Mit den Begriffen Gedächtnis, Geld und Gesetz wird die Diskussion um das Verhalten der Schweiz im Zweiten Weltkrieg in einen größeren historischen und theoretischen Zusammenhang gestellt. In den hektischen Wendungen der öffentlichen Auseinandersetzung wird oft vergessen, wie sehr das Geld beziehungsweise die Geldmetaphorik Geschichtsbilder dominiert und wie stark die sogenannte Vergangenheitsbewältigung in den Sog der Verrechtlichung geraten ist. Der Sammelband stellt diese Vorgänge zur Diskussion. Er geht auf die national unterschiedlichen Pathosformeln und Mythenbildungen ein, die sich im Umgang mit unabgeschlossener Geschichte zeigen und die der Gedenkpolitik ihr Gepräge geben.
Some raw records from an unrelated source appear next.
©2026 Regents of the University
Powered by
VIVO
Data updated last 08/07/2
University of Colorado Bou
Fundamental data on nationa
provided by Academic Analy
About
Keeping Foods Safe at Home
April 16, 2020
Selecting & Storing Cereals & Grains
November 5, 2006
Die Funktion von Recht und Geld in bezug auf Krieg, Nationalsozialismus und Shoah steht dabei ebenso zur Debatte wie Verlaufsformen, Kontinuitäten und Brüche in der rechtlichen, ökonomischen und kulturellen Aufarbeitung der Vergangenheit
Rezensionsnotiz zu
Neue Zürcher Zeitung, 17.05.2003
Der "tmn" zeichnende Rezensent stellt kurz einen Band mit 14 Beiträgen vor, die im Rahmen einer Zürcher Ringvorlesung entstanden sind. Alle Texte "verbinden Schweizer Mühen um ihre Weltkriegsgeschichte mit grundsätzlichen Fragen der Vergangenheitspolitik", schreibt der Rezensent: von der Frage nach dem "Ablauf des Holocaust", Fragen nach dem Warum und Wie, nach den Motiven der Massenmörder, der Interpretation historischer Diskurse, aber auch um die Frage nach der Schuld, die die Schweiz auf sich geladen habe und um ihren Umgang damit.